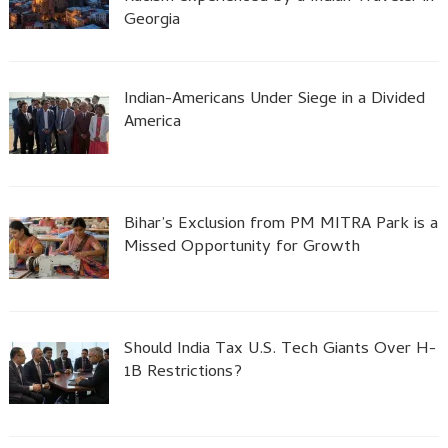
Georgia
Indian-Americans Under Siege in a Divided
America
Bihar’s Exclusion from PM MITRA Park is a
Missed Opportunity for Growth
Should India Tax U.S. Tech Giants Over H-
1B Restrictions?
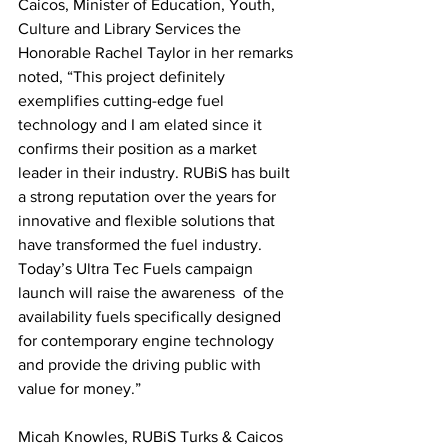
Caicos, Minister of Education, Youth, 
Culture and Library Services the 
Honorable Rachel Taylor in her remarks 
noted, “This project definitely 
exemplifies cutting-edge fuel 
technology and I am elated since it 
confirms their position as a market 
leader in their industry. RUBiS has built 
a strong reputation over the years for 
innovative and flexible solutions that 
have transformed the fuel industry. 
Today’s Ultra Tec Fuels campaign 
launch will raise the awareness  of the 
availability fuels specifically designed 
for contemporary engine technology 
and provide the driving public with 
value for money.” 
Micah Knowles, RUBiS Turks & Caicos 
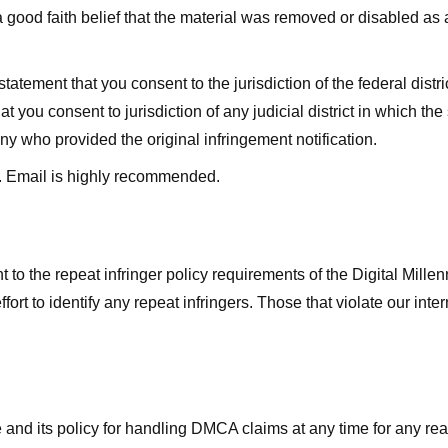
good faith belief that the material was removed or disabled as a 
ment that you consent to the jurisdiction of the federal district 
hat you consent to jurisdiction of any judicial district in which t
y who provided the original infringement notification.
. Email is highly recommended.
 to the repeat infringer policy requirements of the Digital Mill
rt to identify any repeat infringers. Those that violate our inter
ge and its policy for handling DMCA claims at any time for any r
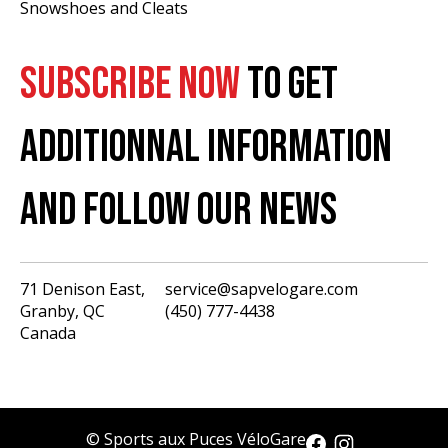
Snowshoes and Cleats
SUBSCRIBE NOW
TO GET
ADDITIONNAL INFORMATION
AND FOLLOW OUR NEWS
71 Denison East,
service@sapvelogare.com
Granby, QC
(450) 777-4438
English
Canada
Français
USD
CAD
© Sports aux Puces VéloGare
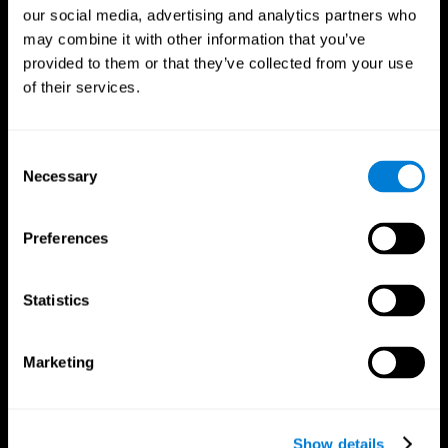
our social media, advertising and analytics partners who
may combine it with other information that you’ve
provided to them or that they’ve collected from your use
of their services.
Consent
Necessary
Selection
Preferences
CogniFit App
Statistics
Marketing
Show details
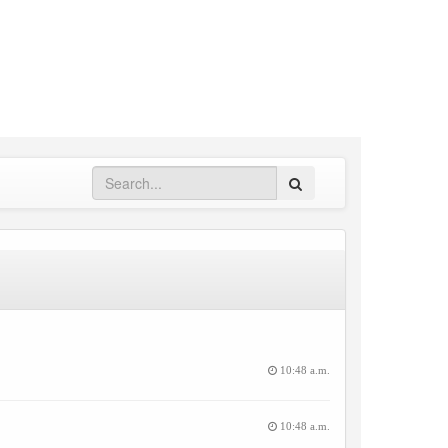
Search
10:48 a.m.
10:48 a.m.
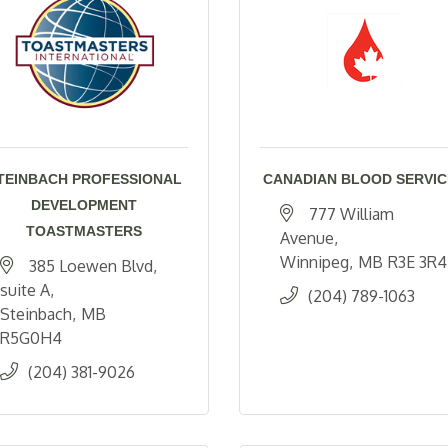
TEINBACH PROFESSIONAL
CANADIAN BLOOD SERVIC
DEVELOPMENT
777 William 
TOASTMASTERS
Avenue
Winnipeg
MB
R3E 3R4
385 Loewen Blvd
suite A
(204) 789-1063
Steinbach
MB
R5G0H4
(204) 381-9026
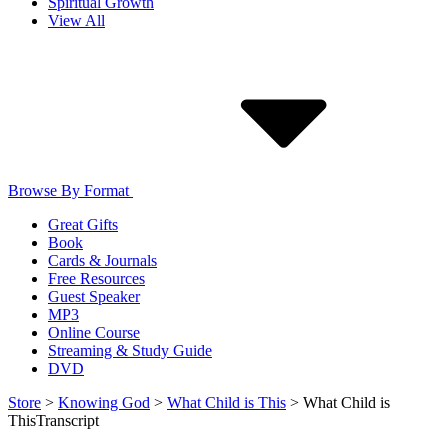
Spiritual Growth
View All
Browse By Format
Great Gifts
Book
Cards & Journals
Free Resources
Guest Speaker
MP3
Online Course
Streaming & Study Guide
DVD
Store
>
Knowing God
>
What Child is This
>
What Child is
This
Transcript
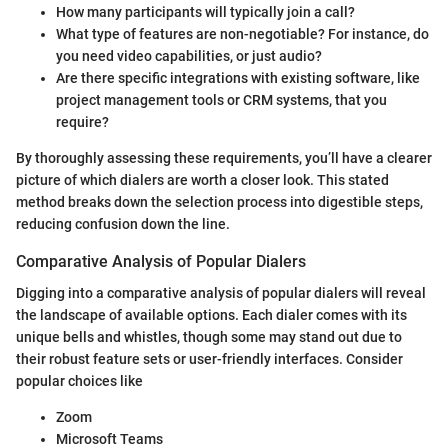
How many participants will typically join a call?
What type of features are non-negotiable? For instance, do
you need video capabilities, or just audio?
Are there specific integrations with existing software, like
project management tools or CRM systems, that you
require?
By thoroughly assessing these requirements, you’ll have a clearer
picture of which dialers are worth a closer look. This stated
method breaks down the selection process into digestible steps,
reducing confusion down the line.
Comparative Analysis of Popular Dialers
Digging into a comparative analysis of popular dialers will reveal
the landscape of available options. Each dialer comes with its
unique bells and whistles, though some may stand out due to
their robust feature sets or user-friendly interfaces. Consider
popular choices like
Zoom
Microsoft Teams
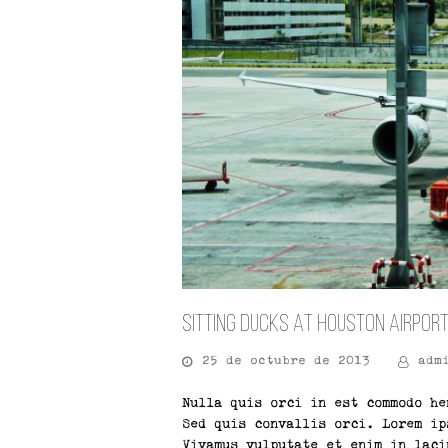
Sitting Ducks At Houston Airpor
25 de octubre de 2013
adm
Nulla quis orci in est commodo he
Sed quis convallis orci. Lorem ip
Vivamus vulputate et enim in laci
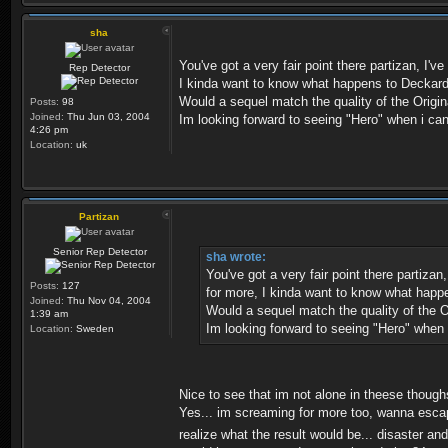
sha
You've got a very fair point there partizan, I
Rep Detector
I kinda want to know what happens to Deckard an
Would a sequel match the quality of the Origina
Posts:
98
Joined:
Thu Jun 03, 2004
Im looking forward to seeing "Hero" when i can,
4:26 pm
Location:
uk
Partizan
Senior Rep Detector
sha wrote:
You've got a very fair point there partiza
Posts:
127
for more, I kinda want to know what happen
Joined:
Thu Nov 04, 2004
Would a sequel match the quality of the Or
1:39 am
Im looking forward to seeing "Hero" when i
Location:
Sweden
Nice to see that im not alone in theese thoug
Yes... im screaming for more too, wanna esca
realize what the result would be... disaster a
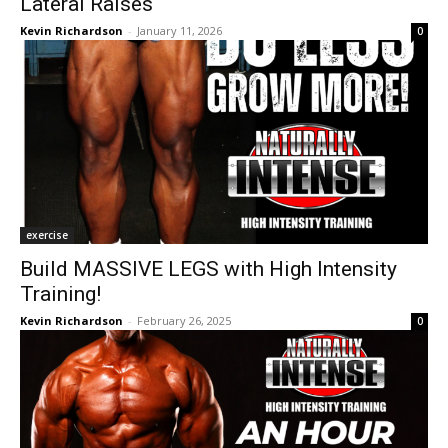
Lateral Raises
Kevin Richardson
-
January 11, 2026
0
exercise
Build MASSIVE LEGS with High Intensity
Training!
Kevin Richardson
-
February 26, 2025
0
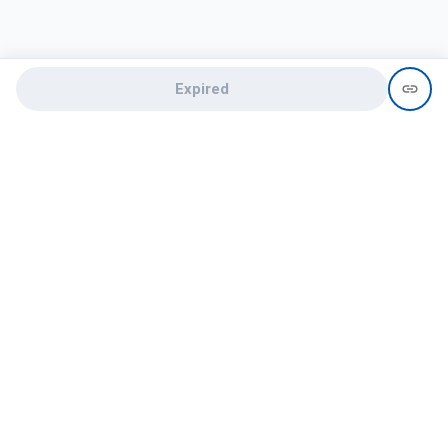
Expired
Need help?
recruit@hireclap.com
+91 9037 156 256
Contact Us
Candidate zone
Employer zone
Post visume
Free job posting
Candidate services
Recruitment Services
Campus Recruitment
Online assessment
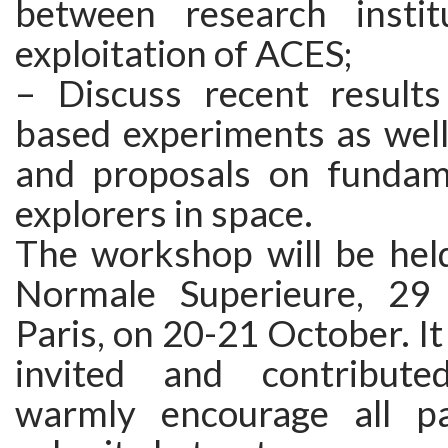
between research instit
exploitation of ACES;
– Discuss recent result
based experiments as well
and proposals on fundam
explorers in space.
The workshop will be held
Normale Superieure, 29
Paris, on 20-21 October. It 
invited and contribut
warmly encourage all pa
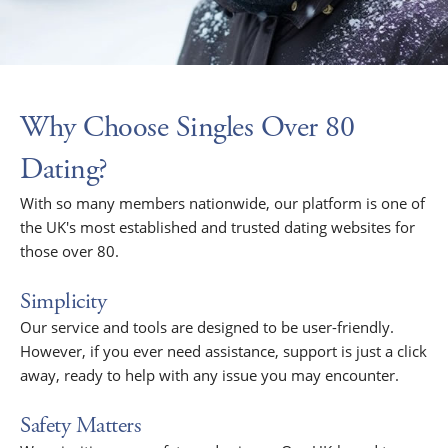
Why Choose Singles Over 80
Dating?
With so many members nationwide, our platform is one of
the UK's most established and trusted dating websites for
those over 80.
Simplicity
Our service and tools are designed to be user-friendly.
However, if you ever need assistance, support is just a click
away, ready to help with any issue you may encounter.
Safety Matters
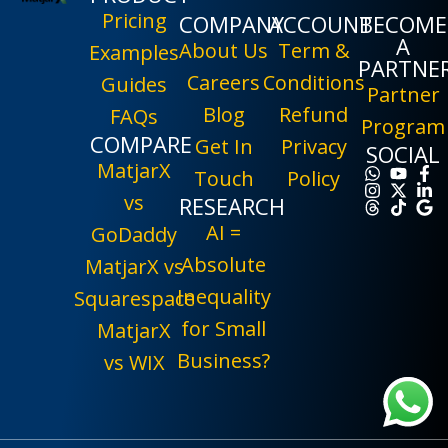
Pricing
COMPANY
ACCOUNT
BECOME
A
About Us
Term &
Examples
PARTNE
Careers
Conditions
Guides
Partner
Blog
Refund
FAQs
Program
COMPARE
Get In
Privacy
SOCIAL
MatjarX
Touch
Policy
vs
RESEARCH
AI =
GoDaddy
Absolute
MatjarX vs
Inequality
Squarespace
for Small
MatjarX
Business?
vs WIX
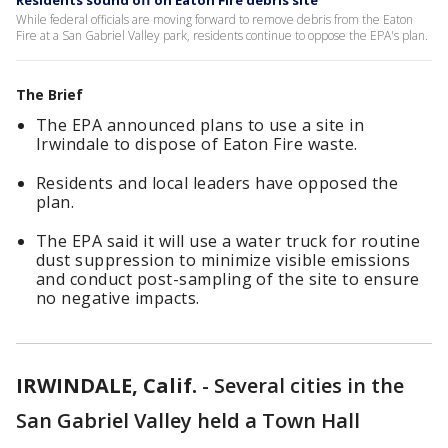
Residents sound off on Eaton Fire debris site
While federal officials are moving forward to remove debris from the Eaton
Fire at a San Gabriel Valley park, residents continue to oppose the EPA's plan.
The Brief
The EPA announced plans to use a site in
Irwindale to dispose of Eaton Fire waste.
Residents and local leaders have opposed the
plan.
The EPA said it will use a water truck for routine
dust suppression to minimize visible emissions
and conduct post-sampling of the site to ensure
no negative impacts.
IRWINDALE, Calif.
-
Several cities in the
San Gabriel Valley held a Town Hall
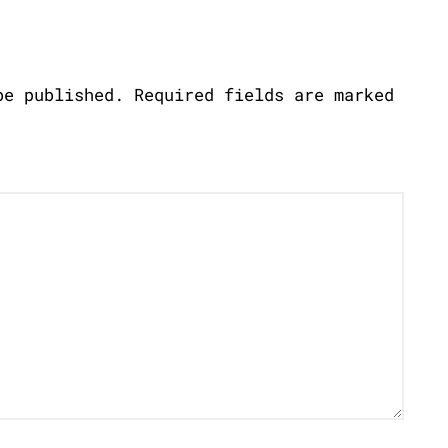
be published.
Required fields are marked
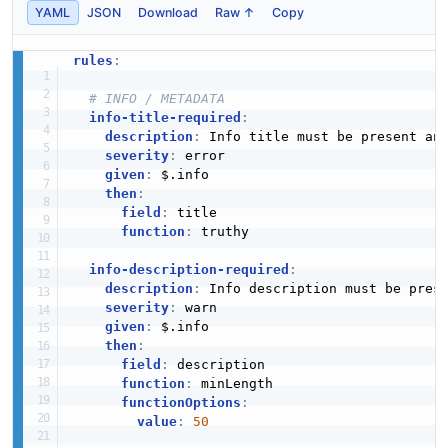
YAML
JSON
Download
Raw ↑
Copy
rules
:
# INFO / METADATA
info-title-required
:
description
:
 Info title must be present an
severity
:
 error

given
:
 $.info

then
:
field
:
 title

function
:
 truthy

info-description-required
:
description
:
 Info description must be prese
severity
:
 warn

given
:
 $.info

then
:
field
:
 description

function
:
 minLength

functionOptions
:
value
:
50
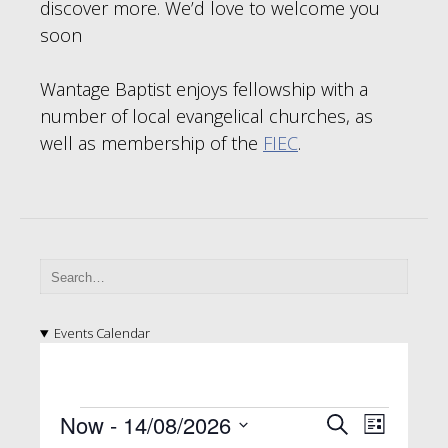
discover more. We’d love to welcome you
soon
Wantage Baptist enjoys fellowship with a
number of local evangelical churches, as
well as membership of the
FIEC
.
Events Calendar
E
E
E
Now
 - 
14/08/2026
S
L
e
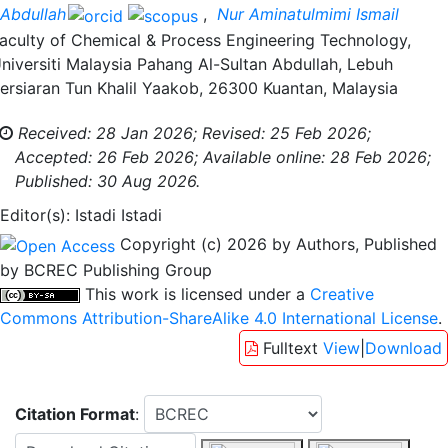
Abdullah
,
Nur Aminatulmimi Ismail
aculty of Chemical & Process Engineering Technology,
niversiti Malaysia Pahang Al-Sultan Abdullah, Lebuh
ersiaran Tun Khalil Yaakob, 26300 Kuantan, Malaysia
Received: 28 Jan 2026;
Revised: 25 Feb 2026;
Accepted: 26 Feb 2026;
Available online: 28 Feb 2026;
Published: 30 Aug 2026.
Editor(s): Istadi Istadi
Copyright (c) 2026 by Authors, Published
by BCREC Publishing Group
This work is licensed under a
Creative
Commons Attribution-ShareAlike 4.0 International License
.
Fulltext
View
|
Download
Citation Format
:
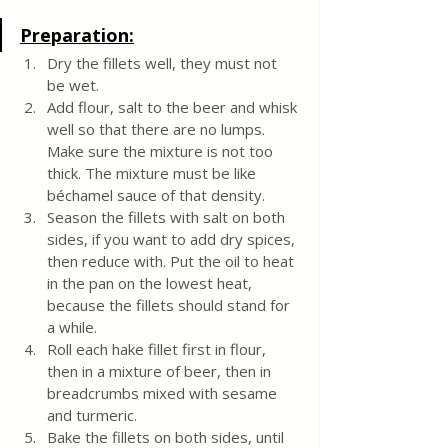
Preparation:
Dry the fillets well, they must not 
be wet.
Add flour, salt to the beer and whisk 
well so that there are no lumps. 
Make sure the mixture is not too 
thick. The mixture must be like 
béchamel sauce of that density.
Season the fillets with salt on both 
sides, if you want to add dry spices, 
then reduce with. Put the oil to heat 
in the pan on the lowest heat, 
because the fillets should stand for 
a while.
Roll each hake fillet first in flour, 
then in a mixture of beer, then in 
breadcrumbs mixed with sesame 
and turmeric.
Bake the fillets on both sides, until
────────────────────
EXERCISE GOAL: Please set the records down again exactly as written. The pictures should not be included.

PROBLEM SOLUTION:
Georgia
Indian-Americans Under Siege in a Divided
America
Bihar’s Exclusion from PM MITRA Park is a
Missed Opportunity for Growth
Should India Tax U.S. Tech Giants Over H-
1B Restrictions?
Caicos, Minister of Education, Youth, 
Culture and Library Services the 
Honorable Rachel Taylor in her remarks 
noted, “This project definitely 
exemplifies cutting-edge fuel 
technology and I am elated since it 
confirms their position as a market 
leader in their industry. RUBiS has built 
a strong reputation over the years for 
innovative and flexible solutions that 
have transformed the fuel industry. 
Today’s Ultra Tec Fuels campaign 
launch will raise the awareness  of the 
availability fuels specifically designed 
for contemporary engine technology 
and provide the driving public with 
value for money.” 
Micah Knowles, RUBiS Turks & Caicos 
good faith belief that the material was removed or disabled as a 
ment that you consent to the jurisdiction of the federal district 
hat you consent to jurisdiction of any judicial district in which t
y who provided the original infringement notification.
. Email is highly recommended.
 to the repeat infringer policy requirements of the Digital Mill
rt to identify any repeat infringers. Those that violate our inter
ge and its policy for handling DMCA claims at any time for any r
Snowshoes and Cleats
SUBSCRIBE NOW
TO GET
ADDITIONNAL INFORMATION
AND FOLLOW OUR NEWS
71 Denison East,
service@sapvelogare.com
Granby, QC
(450) 777-4438
English
Canada
Français
USD
CAD
© Sports aux Puces VéloGare
our social media, advertising and analytics partners who
may combine it with other information that you’ve
provided to them or that they’ve collected from your use
of their services.
Consent
Necessary
Selection
Preferences
CogniFit App
Statistics
Marketing
Show details
Search
10:48 a.m.
10:48 a.m.
TEINBACH PROFESSIONAL
CANADIAN BLOOD SERVIC
DEVELOPMENT
777 William 
TOASTMASTERS
Avenue
Winnipeg
MB
R3E 3R4
385 Loewen Blvd
suite A
(204) 789-1063
Steinbach
MB
R5G0H4
(204) 381-9026
Spiritual Growth
View All
Browse By Format
Great Gifts
Book
Cards & Journals
Free Resources
Guest Speaker
MP3
Online Course
Streaming & Study Guide
DVD
Store
>
Knowing God
>
What Child is This
>
What Child is
This
Transcript
How many participants will typically join a call?
What type of features are non-negotiable? For instance, do
you need video capabilities, or just audio?
Are there specific integrations with existing software, like
project management tools or CRM systems, that you
require?
By thoroughly assessing these requirements, you’ll have a clearer
picture of which dialers are worth a closer look. This stated
method breaks down the selection process into digestible steps,
reducing confusion down the line.
Comparative Analysis of Popular Dialers
Digging into a comparative analysis of popular dialers will reveal
the landscape of available options. Each dialer comes with its
unique bells and whistles, though some may stand out due to
their robust feature sets or user-friendly interfaces. Consider
popular choices like
Zoom
Microsoft Teams
Sitting Ducks At Houston Airpor
25 de octubre de 2013
adm
Nulla quis orci in est commodo he
Sed quis convallis orci. Lorem ip
Vivamus vulputate et enim in laci
sha
You've got a very fair point there partizan, I
Rep Detector
I kinda want to know what happens to Deckard an
Would a sequel match the quality of the Origina
Posts:
98
Joined:
Thu Jun 03, 2004
Im looking forward to seeing "Hero" when i can,
4:26 pm
Location:
uk
Partizan
Senior Rep Detector
sha wrote:
You've got a very fair point there partiza
Posts:
127
for more, I kinda want to know what happen
Joined:
Thu Nov 04, 2004
Would a sequel match the quality of the Or
1:39 am
Im looking forward to seeing "Hero" when i
Location:
Sweden
Nice to see that im not alone in theese thoug
Yes... im screaming for more too, wanna esca
realize what the result would be... disaster a
Lateral Raises
Kevin Richardson
-
January 11, 2026
0
exercise
Build MASSIVE LEGS with High Intensity
Training!
Kevin Richardson
-
February 26, 2025
0
Expired
Need help?
recruit@hireclap.com
+91 9037 156 256
Contact Us
Candidate zone
Employer zone
Post visume
Free job posting
Candidate services
Recruitment Services
Campus Recruitment
Online assessment
between research instit
exploitation of ACES;
– Discuss recent result
based experiments as well
and proposals on fundam
explorers in space.
The workshop will be held
Normale Superieure, 29
Paris, on 20-21 October. It 
invited and contribut
warmly encourage all pa
Why Choose Singles Over 80
Dating?
With so many members nationwide, our platform is one of
the UK's most established and trusted dating websites for
those over 80.
Simplicity
Our service and tools are designed to be user-friendly.
However, if you ever need assistance, support is just a click
away, ready to help with any issue you may encounter.
Safety Matters
Pricing
COMPANY
ACCOUNT
BECOME
A
About Us
Term &
Examples
PARTNE
Careers
Conditions
Guides
Partner
Blog
Refund
FAQs
Program
COMPARE
Get In
Privacy
SOCIAL
MatjarX
Touch
Policy
vs
RESEARCH
AI =
GoDaddy
Absolute
MatjarX vs
Inequality
Squarespace
for Small
MatjarX
Business?
vs WIX
Residents sound off on Eaton Fire debris site
While federal officials are moving forward to remove debris from the Eaton
Fire at a San Gabriel Valley park, residents continue to oppose the EPA's plan.
The Brief
The EPA announced plans to use a site in
Irwindale to dispose of Eaton Fire waste.
Residents and local leaders have opposed the
plan.
The EPA said it will use a water truck for routine
dust suppression to minimize visible emissions
and conduct post-sampling of the site to ensure
no negative impacts.
IRWINDALE, Calif.
-
Several cities in the
San Gabriel Valley held a Town Hall
be published.
Required fields are marked
YAML
JSON
Download
Raw ↑
Copy
rules
:
# INFO / METADATA
info-title-required
:
description
:
 Info title must be present an
severity
:
 error

given
:
 $.info

then
:
field
:
 title

function
:
 truthy

info-description-required
:
description
:
 Info description must be prese
severity
:
 warn

given
:
 $.info

then
:
field
:
 description

function
:
 minLength

functionOptions
:
value
:
50
discover more. We’d love to welcome you
soon
Wantage Baptist enjoys fellowship with a
number of local evangelical churches, as
well as membership of the
FIEC
.
Events Calendar
E
E
E
Now
 - 
14/08/2026
S
L
e
Abdullah
,
Nur Aminatulmimi Ismail
aculty of Chemical & Process Engineering Technology,
niversiti Malaysia Pahang Al-Sultan Abdullah, Lebuh
ersiaran Tun Khalil Yaakob, 26300 Kuantan, Malaysia
Received: 28 Jan 2026;
Revised: 25 Feb 2026;
Accepted: 26 Feb 2026;
Available online: 28 Feb 2026;
Published: 30 Aug 2026.
Editor(s): Istadi Istadi
Copyright (c) 2026 by Authors, Published
by BCREC Publishing Group
This work is licensed under a
Creative
Commons Attribution-ShareAlike 4.0 International License
.
Fulltext
View
|
Download
Citation Format
:
Preparation:
Dry the fillets well, they must not 
be wet.
Add flour, salt to the beer and whisk 
well so that there are no lumps. 
Make sure the mixture is not too 
thick. The mixture must be like 
béchamel sauce of that density.
Season the fillets with salt on both 
sides, if you want to add dry spices, 
then reduce with. Put the oil to heat 
in the pan on the lowest heat, 
because the fillets should stand for 
a while.
Roll each hake fillet first in flour, 
then in a mixture of beer, then in 
breadcrumbs mixed with sesame 
and turmeric.
Bake the fillets on both sides, until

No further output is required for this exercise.